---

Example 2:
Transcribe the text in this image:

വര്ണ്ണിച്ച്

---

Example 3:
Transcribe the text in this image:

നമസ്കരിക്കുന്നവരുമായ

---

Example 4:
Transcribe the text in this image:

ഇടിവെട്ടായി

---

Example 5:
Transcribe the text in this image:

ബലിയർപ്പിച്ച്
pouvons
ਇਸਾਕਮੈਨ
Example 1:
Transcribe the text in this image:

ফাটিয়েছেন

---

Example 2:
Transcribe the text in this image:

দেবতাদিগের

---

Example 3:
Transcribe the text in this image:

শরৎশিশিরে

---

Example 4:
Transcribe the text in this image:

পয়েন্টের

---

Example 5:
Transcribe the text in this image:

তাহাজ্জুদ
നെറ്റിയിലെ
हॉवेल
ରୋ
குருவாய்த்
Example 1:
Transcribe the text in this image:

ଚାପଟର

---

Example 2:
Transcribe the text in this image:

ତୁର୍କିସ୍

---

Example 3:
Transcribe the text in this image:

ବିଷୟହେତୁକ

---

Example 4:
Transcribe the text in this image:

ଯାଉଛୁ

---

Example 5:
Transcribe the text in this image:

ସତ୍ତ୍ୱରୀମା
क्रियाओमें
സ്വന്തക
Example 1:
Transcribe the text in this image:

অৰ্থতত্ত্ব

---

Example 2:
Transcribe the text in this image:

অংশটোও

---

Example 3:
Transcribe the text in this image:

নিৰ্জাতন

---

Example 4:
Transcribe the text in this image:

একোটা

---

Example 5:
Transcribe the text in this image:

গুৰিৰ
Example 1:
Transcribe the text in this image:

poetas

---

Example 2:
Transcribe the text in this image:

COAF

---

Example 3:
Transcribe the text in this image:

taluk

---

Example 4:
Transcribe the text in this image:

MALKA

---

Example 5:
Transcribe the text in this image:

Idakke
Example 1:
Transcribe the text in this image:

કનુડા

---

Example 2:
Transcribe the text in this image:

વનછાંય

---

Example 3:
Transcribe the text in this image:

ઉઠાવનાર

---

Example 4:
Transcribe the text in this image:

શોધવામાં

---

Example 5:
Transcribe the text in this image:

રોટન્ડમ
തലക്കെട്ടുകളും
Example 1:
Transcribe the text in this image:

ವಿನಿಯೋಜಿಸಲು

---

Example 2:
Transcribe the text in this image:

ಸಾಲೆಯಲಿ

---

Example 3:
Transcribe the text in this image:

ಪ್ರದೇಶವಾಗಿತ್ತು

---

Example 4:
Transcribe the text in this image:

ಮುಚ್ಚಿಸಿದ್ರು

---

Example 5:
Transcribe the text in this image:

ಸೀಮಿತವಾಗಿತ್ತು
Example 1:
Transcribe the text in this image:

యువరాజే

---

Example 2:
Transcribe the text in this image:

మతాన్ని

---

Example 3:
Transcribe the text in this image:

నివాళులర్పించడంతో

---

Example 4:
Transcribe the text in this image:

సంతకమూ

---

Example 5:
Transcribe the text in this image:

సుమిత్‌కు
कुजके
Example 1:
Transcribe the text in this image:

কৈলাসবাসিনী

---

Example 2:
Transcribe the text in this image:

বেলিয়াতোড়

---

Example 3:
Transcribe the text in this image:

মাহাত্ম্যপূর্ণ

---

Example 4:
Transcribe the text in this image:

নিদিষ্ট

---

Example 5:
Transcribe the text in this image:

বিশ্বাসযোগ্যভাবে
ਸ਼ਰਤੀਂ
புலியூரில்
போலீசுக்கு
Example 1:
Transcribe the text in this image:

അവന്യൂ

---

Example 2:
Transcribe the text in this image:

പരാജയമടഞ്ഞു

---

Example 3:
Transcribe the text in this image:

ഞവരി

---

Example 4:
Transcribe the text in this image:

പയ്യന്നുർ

▶ **Try it**
Reproduce all the data precisely, word for word.

▶ **Exercise output**
---

Example 2:
Transcribe the text in this image:

വര്ണ്ണിച്ച്

---

Example 3:
Transcribe the text in this image:

നമസ്കരിക്കുന്നവരുമായ

---

Example 4:
Transcribe the text in this image:

ഇടിവെട്ടായി

---

Example 5:
Transcribe the text in this image:

ബലിയർപ്പിച്ച്
pouvons
ਇਸਾਕਮੈਨ
Example 1:
Transcribe the text in this image:

ফাটিয়েছেন

---

Example 2:
Transcribe the text in this image:

দেবতাদিগের

---

Example 3:
Transcribe the text in this image:

শরৎশিশিরে

---

Example 4:
Transcribe the text in this image:

পয়েন্টের

---

Example 5:
Transcribe the text in this image:

তাহাজ্জুদ
നെറ്റിയിലെ
हॉवेल
ରୋ
குருவாய்த்
Example 1:
Transcribe the text in this image:

ଚାପଟର

---

Example 2:
Transcribe the text in this image:

ତୁର୍କିସ୍

---

Example 3:
Transcribe the text in this image:

ବିଷୟହେତୁକ

---

Example 4:
Transcribe the text in this image:

ଯାଉଛୁ

---

Example 5:
Transcribe the text in this image:

ସତ୍ତ୍ୱରୀମା
क्रियाओमें
സ്വന്തക
Example 1:
Transcribe the text in this image:

অৰ্থতত্ত্ব

---

Example 2:
Transcribe the text in this image:

অংশটোও

---

Example 3:
Transcribe the text in this image:

নিৰ্জাতন

---

Example 4:
Transcribe the text in this image:

একোটা

---

Example 5:
Transcribe the text in this image:

গুৰিৰ
Example 1:
Transcribe the text in this image:

poetas

---

Example 2:
Transcribe the text in this image:

COAF

---

Example 3:
Transcribe the text in this image:

taluk

---

Example 4:
Transcribe the text in this image:

MALKA

---

Example 5:
Transcribe the text in this image:

Idakke
Example 1:
Transcribe the text in this image:

કનુડા

---

Example 2:
Transcribe the text in this image:

વનછાંય

---

Example 3:
Transcribe the text in this image:

ઉઠાવનાર

---

Example 4:
Transcribe the text in this image:

શોધવામાં

---

Example 5:
Transcribe the text in this image:

રોટન્ડમ
തലക്കെട്ടുകളും
Example 1:
Transcribe the text in this image:

ವಿನಿಯೋಜಿಸಲು

---

Example 2:
Transcribe the text in this image:

ಸಾಲೆಯಲಿ

---

Example 3:
Transcribe the text in this image:

ಪ್ರದೇಶವಾಗಿತ್ತು

---

Example 4:
Transcribe the text in this image:

ಮುಚ್ಚಿಸಿದ್ರು

---

Example 5:
Transcribe the text in this image:

ಸೀಮಿತವಾಗಿತ್ತು
Example 1:
Transcribe the text in this image:

యువరాజే

---

Example 2:
Transcribe the text in this image:

మతాన్ని

---

Example 3:
Transcribe the text in this image:

నివాళులర్పించడంతో

---

Example 4:
Transcribe the text in this image:

సంతకమూ

---

Example 5:
Transcribe the text in this image:

సుమిత్‌కు
कुजके
Example 1:
Transcribe the text in this image:

কৈলাসবাসিনী

---

Example 2:
Transcribe the text in this image:

বেলিয়াতোড়

---

Example 3:
Transcribe the text in this image:

মাহাত্ম্যপূর্ণ

---

Example 4:
Transcribe the text in this image:

নিদিষ্ট

---

Example 5:
Transcribe the text in this image:

বিশ্বাসযোগ্যভাবে
ਸ਼ਰਤੀਂ
புலியூரில்
போலீசுக்கு
Example 1:
Transcribe the text in this image:

അവന്യൂ

---

Example 2:
Transcribe the text in this image:

പരാജയമടഞ്ഞു

---

Example 3:
Transcribe the text in this image:

ഞവരി

---

Example 4:
Transcribe the text in this image:

പയ്യന്നുർ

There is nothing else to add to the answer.